» **INSTRUÇÕES DA TAREFA**
Transcreva, do texto sobre a cultura em Portugal, o trecho que abre com as palavras "Nos últimos 20" e fecha com "áreas de conhecimento.".

» **TEXTO PARA ANÁLISE**
-----
Nos últimos 20 anos, sobretudo a partir de 2008, acentuaram-se e agravaram-se as tendências verificadas desde a década de 80 do século XX, com predomínio da visão de mercado para a produção cultural e artística com redução do sector público na cultura para níveis de manutenção ou mesmo de sobrevivência.
Esquece-se que o desenvolvimento educativo, científico e cultural são a base da economia da cultura e de todas as áreas de conhecimento.
Neste milénio o orçamento do OGE para a cultura foi-se reduzindo gradualmente para níveis próximos dos 0,1 % do PIB…
Permaneceu a secular dificuldade em compreender o valor e a importância da cultura portuguesa, entendida no seu significado mais amplo e como vector estratégico relevante para todas as outras áreas. Portugal no contexto europeu possui uma importância e dimensão cultural superior à maioria dos Estados do continente, não só pela grande expressão e difusão da língua como pela presença de comunidades portuguesas e de património material e imaterial português em todo o mundo.
-----
» **DADOS APRESENTADOS**
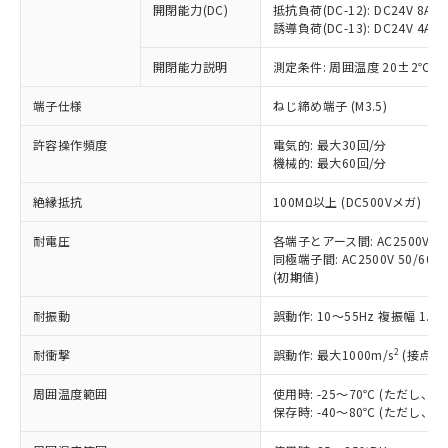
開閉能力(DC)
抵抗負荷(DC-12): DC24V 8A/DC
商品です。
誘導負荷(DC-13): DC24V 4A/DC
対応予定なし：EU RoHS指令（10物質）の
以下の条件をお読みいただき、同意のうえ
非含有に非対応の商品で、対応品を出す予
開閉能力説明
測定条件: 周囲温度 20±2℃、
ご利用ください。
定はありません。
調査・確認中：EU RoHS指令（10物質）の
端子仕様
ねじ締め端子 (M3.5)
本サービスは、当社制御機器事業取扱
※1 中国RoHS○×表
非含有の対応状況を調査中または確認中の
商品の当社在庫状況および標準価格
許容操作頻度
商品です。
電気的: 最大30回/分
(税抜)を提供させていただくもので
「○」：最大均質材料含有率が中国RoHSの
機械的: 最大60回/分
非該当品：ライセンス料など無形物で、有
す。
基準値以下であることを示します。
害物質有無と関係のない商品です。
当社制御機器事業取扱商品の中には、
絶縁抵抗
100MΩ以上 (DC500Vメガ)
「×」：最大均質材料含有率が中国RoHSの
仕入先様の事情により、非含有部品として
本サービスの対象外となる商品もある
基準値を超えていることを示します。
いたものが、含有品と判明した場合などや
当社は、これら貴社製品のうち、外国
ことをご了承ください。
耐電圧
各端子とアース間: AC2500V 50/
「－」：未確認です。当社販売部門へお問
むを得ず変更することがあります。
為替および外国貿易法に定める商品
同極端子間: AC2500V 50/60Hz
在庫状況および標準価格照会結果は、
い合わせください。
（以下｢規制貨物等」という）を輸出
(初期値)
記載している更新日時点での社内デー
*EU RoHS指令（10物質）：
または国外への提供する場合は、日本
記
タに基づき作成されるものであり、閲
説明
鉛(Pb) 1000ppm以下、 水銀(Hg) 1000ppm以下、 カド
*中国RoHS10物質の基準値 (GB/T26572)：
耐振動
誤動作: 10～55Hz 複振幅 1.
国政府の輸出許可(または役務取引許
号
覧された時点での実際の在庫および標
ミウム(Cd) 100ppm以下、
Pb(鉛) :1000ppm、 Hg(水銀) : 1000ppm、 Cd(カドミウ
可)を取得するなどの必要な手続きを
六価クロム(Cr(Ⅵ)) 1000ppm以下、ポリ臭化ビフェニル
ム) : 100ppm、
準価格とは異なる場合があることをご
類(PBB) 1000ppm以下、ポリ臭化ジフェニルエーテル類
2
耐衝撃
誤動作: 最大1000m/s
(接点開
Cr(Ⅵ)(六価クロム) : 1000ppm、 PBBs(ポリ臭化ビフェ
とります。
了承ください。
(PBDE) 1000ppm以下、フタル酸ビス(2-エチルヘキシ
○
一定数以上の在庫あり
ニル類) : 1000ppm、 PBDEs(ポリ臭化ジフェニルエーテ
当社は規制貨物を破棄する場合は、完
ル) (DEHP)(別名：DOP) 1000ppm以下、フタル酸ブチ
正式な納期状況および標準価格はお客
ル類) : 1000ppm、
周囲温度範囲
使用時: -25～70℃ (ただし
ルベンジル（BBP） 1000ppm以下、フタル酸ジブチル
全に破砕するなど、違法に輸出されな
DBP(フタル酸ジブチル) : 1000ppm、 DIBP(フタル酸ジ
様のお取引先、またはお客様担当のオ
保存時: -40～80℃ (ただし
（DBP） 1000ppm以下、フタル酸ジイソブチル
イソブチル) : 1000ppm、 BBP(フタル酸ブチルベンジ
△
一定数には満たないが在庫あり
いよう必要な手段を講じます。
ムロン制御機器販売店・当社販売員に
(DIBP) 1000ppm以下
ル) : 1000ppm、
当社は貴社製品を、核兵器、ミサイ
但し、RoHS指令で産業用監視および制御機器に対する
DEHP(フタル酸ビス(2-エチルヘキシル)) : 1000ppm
-----
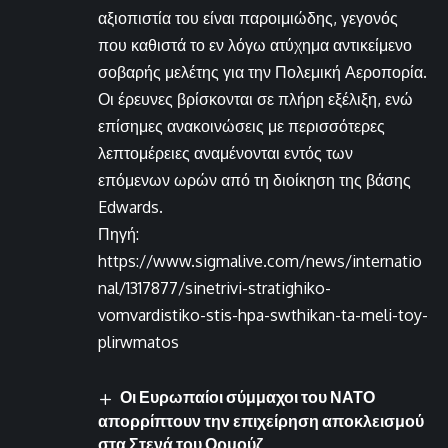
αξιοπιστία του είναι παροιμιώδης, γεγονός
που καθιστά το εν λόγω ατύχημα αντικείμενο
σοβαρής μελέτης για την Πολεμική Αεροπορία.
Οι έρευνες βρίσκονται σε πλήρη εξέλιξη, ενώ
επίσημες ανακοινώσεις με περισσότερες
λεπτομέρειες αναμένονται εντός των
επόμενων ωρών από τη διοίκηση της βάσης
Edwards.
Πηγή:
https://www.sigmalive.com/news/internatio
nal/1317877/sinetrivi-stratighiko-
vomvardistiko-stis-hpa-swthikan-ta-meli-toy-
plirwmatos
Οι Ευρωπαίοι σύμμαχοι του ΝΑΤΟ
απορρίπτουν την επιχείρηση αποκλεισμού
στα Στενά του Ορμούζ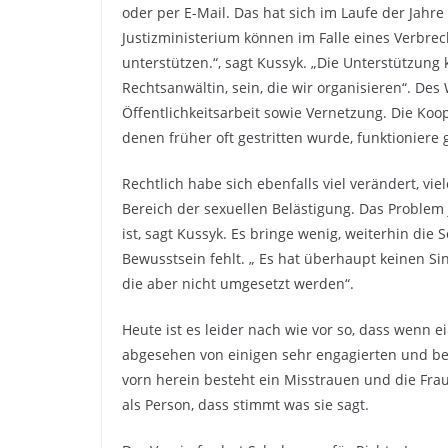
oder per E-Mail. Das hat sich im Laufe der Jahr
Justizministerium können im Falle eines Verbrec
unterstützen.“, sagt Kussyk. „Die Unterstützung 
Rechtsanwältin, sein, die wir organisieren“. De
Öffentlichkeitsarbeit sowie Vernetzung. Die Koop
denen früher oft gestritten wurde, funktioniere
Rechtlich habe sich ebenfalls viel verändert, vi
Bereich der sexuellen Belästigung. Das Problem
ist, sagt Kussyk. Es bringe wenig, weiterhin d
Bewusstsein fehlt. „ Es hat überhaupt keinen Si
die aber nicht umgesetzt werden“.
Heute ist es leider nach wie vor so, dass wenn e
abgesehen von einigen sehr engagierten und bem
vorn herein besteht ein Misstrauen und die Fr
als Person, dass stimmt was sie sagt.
-----
» **SOLUÇÃO DO EXERCÍCIO**
Nos últimos 20 anos, sobretudo a partir de 2008, acentuaram-se e agravaram-se as tendências verificadas desde a década de 80 do século XX, com predomínio da visão de mercado para a produção cultural e artística com redução do sector público na cultura para níveis de manutenção ou mesmo de sobrevivência.
Esquece-se que o desenvolvimento educativo, científico e cultural são a base da economia da cultura e de todas as áreas de conhecimento.